NIM uses a synchronization method based on the "soll-ist" philosophy of "desired situation" and "current situation." This method is also known as a "Single Source of Truth," where source data is synchronized to downstream systems on a schedule. NIM accomplishes this by evaluating the data from all source and target systems. When NIM identifies data in the target systems that does not match the source system, NIM will synchronize the source data to the target system. This method guarantees that all downstream systems have the same information as the source system.

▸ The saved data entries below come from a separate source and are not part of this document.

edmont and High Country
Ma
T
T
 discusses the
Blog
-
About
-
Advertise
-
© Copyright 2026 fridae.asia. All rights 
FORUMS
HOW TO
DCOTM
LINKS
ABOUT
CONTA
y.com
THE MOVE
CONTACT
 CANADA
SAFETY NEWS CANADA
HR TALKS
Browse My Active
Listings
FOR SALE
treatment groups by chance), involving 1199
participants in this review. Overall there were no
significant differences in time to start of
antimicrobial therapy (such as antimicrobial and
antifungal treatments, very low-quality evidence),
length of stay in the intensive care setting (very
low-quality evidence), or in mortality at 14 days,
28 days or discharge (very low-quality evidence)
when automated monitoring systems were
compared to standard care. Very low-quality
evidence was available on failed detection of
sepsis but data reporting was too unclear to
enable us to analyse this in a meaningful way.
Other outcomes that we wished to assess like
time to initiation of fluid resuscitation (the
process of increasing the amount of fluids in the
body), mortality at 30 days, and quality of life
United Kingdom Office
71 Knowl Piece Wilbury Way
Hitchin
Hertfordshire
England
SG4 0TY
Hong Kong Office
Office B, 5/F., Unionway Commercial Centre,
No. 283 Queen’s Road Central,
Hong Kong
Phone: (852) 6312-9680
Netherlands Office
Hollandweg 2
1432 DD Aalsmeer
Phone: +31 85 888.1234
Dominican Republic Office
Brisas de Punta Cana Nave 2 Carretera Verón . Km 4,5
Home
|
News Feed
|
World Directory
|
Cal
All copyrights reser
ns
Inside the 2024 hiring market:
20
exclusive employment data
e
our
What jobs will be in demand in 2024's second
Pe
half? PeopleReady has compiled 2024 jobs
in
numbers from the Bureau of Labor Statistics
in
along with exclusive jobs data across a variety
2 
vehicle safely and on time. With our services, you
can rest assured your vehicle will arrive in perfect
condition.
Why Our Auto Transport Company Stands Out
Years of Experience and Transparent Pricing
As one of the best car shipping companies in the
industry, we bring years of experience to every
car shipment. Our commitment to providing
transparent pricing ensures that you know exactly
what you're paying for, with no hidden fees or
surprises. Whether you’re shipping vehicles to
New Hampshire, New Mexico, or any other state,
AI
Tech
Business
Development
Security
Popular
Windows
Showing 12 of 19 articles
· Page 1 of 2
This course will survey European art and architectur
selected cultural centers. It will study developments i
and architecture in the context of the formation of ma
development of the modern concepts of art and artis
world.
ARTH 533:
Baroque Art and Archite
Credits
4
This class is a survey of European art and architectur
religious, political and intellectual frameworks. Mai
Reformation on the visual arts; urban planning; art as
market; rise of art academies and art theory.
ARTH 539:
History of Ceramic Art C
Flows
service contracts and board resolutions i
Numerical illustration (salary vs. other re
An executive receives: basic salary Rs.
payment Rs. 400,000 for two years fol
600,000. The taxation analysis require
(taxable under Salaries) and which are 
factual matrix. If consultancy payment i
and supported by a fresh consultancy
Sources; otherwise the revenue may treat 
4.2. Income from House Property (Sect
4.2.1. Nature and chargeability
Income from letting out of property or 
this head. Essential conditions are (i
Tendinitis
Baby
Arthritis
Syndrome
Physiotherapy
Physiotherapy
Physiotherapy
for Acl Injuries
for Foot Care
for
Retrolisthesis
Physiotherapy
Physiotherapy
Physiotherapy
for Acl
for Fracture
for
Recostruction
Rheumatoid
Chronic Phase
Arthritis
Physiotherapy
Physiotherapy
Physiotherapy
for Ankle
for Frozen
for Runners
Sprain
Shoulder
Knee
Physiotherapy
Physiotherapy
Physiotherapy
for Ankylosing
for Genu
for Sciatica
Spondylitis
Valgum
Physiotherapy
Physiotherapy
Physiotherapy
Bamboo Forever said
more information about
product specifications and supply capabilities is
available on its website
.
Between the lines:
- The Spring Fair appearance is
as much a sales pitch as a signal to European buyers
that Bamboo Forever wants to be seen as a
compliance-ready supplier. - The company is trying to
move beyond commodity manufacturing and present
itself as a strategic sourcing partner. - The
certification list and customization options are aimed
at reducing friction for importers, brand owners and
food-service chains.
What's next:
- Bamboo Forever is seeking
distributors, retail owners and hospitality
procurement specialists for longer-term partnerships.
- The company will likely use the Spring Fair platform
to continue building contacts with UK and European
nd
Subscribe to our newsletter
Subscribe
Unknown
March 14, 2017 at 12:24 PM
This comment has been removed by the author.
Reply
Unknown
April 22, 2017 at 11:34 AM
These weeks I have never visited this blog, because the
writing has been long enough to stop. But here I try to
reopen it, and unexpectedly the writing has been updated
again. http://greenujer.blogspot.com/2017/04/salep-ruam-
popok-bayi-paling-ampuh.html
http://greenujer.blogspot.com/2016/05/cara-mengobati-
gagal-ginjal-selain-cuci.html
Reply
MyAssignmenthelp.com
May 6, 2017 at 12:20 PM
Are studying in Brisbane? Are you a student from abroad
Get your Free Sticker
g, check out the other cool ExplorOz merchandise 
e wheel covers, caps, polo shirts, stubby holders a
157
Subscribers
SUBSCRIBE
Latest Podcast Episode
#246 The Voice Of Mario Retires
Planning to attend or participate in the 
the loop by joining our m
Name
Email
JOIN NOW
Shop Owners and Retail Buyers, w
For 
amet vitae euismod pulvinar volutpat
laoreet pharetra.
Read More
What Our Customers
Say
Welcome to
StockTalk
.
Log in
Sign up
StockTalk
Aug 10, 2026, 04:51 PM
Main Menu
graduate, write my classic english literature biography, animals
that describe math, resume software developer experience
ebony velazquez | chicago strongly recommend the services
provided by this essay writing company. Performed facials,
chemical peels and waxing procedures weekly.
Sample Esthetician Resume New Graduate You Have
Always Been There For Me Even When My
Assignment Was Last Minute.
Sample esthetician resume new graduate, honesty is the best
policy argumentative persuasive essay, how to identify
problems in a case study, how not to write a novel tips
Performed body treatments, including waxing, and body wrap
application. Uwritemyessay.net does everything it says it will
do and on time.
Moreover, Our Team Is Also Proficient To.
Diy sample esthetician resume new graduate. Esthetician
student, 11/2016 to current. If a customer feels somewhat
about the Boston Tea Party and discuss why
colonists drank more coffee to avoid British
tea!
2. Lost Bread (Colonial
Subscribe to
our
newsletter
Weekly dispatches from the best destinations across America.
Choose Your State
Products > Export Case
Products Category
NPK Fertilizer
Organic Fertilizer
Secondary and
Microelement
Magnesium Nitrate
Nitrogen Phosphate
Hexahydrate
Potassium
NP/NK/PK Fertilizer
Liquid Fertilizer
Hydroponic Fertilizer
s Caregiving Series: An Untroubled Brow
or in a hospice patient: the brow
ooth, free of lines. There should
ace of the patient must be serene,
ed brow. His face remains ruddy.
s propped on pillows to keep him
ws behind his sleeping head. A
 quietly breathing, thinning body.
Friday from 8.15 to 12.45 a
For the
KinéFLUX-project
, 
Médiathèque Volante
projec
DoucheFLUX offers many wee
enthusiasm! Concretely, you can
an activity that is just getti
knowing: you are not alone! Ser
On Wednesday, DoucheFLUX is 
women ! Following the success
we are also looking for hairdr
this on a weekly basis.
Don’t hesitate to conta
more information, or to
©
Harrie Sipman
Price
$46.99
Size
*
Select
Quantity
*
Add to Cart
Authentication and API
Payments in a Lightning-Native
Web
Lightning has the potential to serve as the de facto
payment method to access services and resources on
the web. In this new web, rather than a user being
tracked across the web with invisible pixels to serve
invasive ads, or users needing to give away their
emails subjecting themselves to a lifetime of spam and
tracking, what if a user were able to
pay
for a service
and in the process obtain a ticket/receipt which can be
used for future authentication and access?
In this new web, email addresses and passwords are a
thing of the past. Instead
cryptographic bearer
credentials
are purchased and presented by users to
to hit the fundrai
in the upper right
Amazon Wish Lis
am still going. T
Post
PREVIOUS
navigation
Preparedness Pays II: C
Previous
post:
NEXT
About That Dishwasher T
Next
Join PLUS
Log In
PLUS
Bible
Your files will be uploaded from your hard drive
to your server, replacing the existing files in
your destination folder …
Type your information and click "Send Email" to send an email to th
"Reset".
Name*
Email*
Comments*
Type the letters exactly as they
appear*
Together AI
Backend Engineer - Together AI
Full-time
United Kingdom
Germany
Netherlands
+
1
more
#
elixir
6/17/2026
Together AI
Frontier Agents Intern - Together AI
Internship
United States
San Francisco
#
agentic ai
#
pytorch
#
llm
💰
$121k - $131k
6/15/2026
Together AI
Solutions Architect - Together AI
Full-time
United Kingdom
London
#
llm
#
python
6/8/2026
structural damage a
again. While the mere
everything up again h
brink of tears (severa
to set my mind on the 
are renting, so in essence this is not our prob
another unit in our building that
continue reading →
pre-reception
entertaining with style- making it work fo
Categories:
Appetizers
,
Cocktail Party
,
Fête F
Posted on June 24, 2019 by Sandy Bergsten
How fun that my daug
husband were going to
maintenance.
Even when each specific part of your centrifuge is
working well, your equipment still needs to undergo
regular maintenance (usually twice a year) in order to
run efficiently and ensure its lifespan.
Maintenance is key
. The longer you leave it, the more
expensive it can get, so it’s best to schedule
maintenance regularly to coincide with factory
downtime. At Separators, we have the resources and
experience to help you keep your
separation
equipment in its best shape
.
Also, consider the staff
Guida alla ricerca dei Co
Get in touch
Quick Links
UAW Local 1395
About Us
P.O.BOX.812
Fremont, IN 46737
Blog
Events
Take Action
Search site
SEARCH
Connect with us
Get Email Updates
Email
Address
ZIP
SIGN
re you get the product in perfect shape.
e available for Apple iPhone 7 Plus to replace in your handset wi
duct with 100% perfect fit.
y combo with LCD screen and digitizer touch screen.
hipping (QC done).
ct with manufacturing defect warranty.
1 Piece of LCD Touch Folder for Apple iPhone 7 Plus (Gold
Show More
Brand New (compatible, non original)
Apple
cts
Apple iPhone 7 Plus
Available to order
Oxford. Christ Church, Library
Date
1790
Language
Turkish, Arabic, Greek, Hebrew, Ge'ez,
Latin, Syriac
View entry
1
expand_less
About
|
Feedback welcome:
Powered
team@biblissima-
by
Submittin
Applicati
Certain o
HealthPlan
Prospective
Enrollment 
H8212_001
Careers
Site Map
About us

HelloID uses an event-based evaluation method. On schedule, source data is evaluated for changes. When a change is detected, that change will then be propagated to downstream systems. In this method, downstream systems may contain different information than the source system. This allows for ad hoc changes to downstream systems without the worry that the source system data will overwrite the ad hoc change.
Does NIM support SFTP?
Yes, NIM's export functionality can also be configured to execute SFTP transfers. This allows NIM to not only export a file or multiple files (typically CSV) but can also transfer the file to a target system using SFTP. Additionally, in compliance with the OneRoster specification, you can compress the files into a single zip before uploading as well.
Can we have separate password generation algorithms for elementary and everyone else?
Yes, NIM supports any number of "Password Generators." For example, it's not uncommon for school districts to generate simple passwords for Pre-K and Elementary students. Typically these passwords use information found within the Student Information System (SIS). With NIM's multiple password generator feature, NIM can integrate into your current identity management infrastructure with minimal effort.